All three are hard-earned lessons that have served him well, and that last one is crucial to how he gets so much accomplished. Both sides of Travis’s life rely on trust and teamwork.

“You can’t do it alone. I’ve got SIMETRI behind me at SPEARPOINTS. I’ve got 5th group. I’ve got Zack, Josh, and Pete. We’re able to provide amazing training because we bounce off each other. It’s the same thing in the rescue. I rely heavily on my board and I couldn’t do Second Chance without my wife. She’s an amazing woman who has my back 100% of the time.”

Travis’s wife is Second Chance K-9’s COO, in addition to being a full-time licensed clinical social worker and handling the nonprofit’s Veteran advocacy and outreach. The role of managing the property and its canine residents often falls to her when his responsibilities require him to travel.

Just as it takes teamwork to make Bear’s nonprofit function, the organization itself is just one member of a much larger team. Second Chance K-9 occupies an important niche within the Special Operations Veteran community, but it takes the combined forces of all Veteran support organizations to make a difference.

As Travis puts it, “We make ripples. If I’m dropping stones in the water over here and my buddy is dropping stones over there, those ripples can become waves that make a huge impact on the Veteran community.

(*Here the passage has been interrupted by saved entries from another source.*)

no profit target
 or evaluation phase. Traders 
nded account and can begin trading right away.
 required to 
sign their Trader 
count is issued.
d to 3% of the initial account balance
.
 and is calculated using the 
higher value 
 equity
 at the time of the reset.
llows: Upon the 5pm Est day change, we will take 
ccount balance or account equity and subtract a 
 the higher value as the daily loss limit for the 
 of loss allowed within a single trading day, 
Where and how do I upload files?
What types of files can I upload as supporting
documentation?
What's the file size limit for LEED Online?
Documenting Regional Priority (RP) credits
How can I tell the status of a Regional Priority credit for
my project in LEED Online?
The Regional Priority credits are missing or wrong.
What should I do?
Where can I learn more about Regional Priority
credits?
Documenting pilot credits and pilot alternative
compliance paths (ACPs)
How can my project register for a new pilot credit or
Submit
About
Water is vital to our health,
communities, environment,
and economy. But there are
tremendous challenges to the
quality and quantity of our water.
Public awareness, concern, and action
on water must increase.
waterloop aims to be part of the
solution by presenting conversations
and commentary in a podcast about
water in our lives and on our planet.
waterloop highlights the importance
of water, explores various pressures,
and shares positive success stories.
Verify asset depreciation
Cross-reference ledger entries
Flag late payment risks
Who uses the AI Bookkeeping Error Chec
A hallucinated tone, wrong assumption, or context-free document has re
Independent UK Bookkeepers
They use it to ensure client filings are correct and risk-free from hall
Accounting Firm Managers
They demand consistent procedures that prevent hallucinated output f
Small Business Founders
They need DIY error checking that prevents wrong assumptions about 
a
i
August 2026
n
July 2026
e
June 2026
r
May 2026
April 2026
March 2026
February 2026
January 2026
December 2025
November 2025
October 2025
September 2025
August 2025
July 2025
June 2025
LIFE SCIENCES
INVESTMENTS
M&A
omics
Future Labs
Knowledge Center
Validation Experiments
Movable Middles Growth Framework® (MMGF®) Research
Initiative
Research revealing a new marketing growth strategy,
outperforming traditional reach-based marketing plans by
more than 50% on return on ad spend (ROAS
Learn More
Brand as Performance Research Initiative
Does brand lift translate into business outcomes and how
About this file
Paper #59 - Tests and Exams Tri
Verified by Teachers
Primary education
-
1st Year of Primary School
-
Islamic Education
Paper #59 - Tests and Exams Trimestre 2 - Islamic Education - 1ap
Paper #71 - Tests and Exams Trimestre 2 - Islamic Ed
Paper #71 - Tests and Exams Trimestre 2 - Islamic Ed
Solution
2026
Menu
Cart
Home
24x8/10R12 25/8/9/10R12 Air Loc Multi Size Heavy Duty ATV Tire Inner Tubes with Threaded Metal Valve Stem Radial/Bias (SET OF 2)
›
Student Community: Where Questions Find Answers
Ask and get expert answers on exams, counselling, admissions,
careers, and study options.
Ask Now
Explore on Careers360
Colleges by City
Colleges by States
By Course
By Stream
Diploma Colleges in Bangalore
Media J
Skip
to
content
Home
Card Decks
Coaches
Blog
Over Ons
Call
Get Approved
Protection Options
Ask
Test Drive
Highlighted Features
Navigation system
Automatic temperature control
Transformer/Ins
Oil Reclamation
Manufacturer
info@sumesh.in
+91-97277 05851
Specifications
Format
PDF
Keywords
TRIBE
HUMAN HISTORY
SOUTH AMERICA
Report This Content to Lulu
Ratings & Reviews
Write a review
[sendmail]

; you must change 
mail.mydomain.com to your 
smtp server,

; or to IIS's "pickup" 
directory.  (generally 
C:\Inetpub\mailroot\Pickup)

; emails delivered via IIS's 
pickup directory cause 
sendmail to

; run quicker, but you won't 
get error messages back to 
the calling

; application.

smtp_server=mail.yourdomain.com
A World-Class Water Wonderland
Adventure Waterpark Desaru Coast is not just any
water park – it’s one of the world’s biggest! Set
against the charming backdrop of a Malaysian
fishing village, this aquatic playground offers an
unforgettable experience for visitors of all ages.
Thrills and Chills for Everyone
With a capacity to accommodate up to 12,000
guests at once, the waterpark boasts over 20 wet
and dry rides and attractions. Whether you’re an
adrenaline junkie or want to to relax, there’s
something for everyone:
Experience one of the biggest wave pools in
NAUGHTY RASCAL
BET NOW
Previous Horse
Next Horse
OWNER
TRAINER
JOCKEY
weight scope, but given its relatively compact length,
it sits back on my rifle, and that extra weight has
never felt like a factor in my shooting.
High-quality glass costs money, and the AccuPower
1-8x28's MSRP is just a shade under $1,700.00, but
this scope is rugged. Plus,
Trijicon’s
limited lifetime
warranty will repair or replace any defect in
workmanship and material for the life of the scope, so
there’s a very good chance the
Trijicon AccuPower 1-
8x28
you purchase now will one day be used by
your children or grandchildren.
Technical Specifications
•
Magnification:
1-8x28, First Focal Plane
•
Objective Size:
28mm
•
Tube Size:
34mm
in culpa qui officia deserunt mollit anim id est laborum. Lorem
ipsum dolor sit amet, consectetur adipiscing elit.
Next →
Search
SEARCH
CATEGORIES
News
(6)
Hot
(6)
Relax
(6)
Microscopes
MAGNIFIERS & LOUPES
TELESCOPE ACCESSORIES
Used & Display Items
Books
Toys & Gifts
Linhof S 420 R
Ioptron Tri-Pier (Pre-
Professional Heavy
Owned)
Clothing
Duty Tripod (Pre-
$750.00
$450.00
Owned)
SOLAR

That idea is the origin of Second Chance K-9’s new motto: From ripples to waves.

Travis had one last bit of parting advice.

“Give a Veteran a chance.”

“Be slow to judge someone who’s been overseas,” he said. “You don’t know what they’ve been through or where their mind state is at. Don’t ever assume they are uneducated. I’m very educated but I have many Traumatic Brain Injuries, so I occasionally have to slow myself down when speaking. If you are an employer and you’re willing to work through your Veteran’s issues, can you imagine the drive, loyalty, and ability to work—things that are very much Veteran traits—that you will get out of that employee? You could give them a new lease on life.”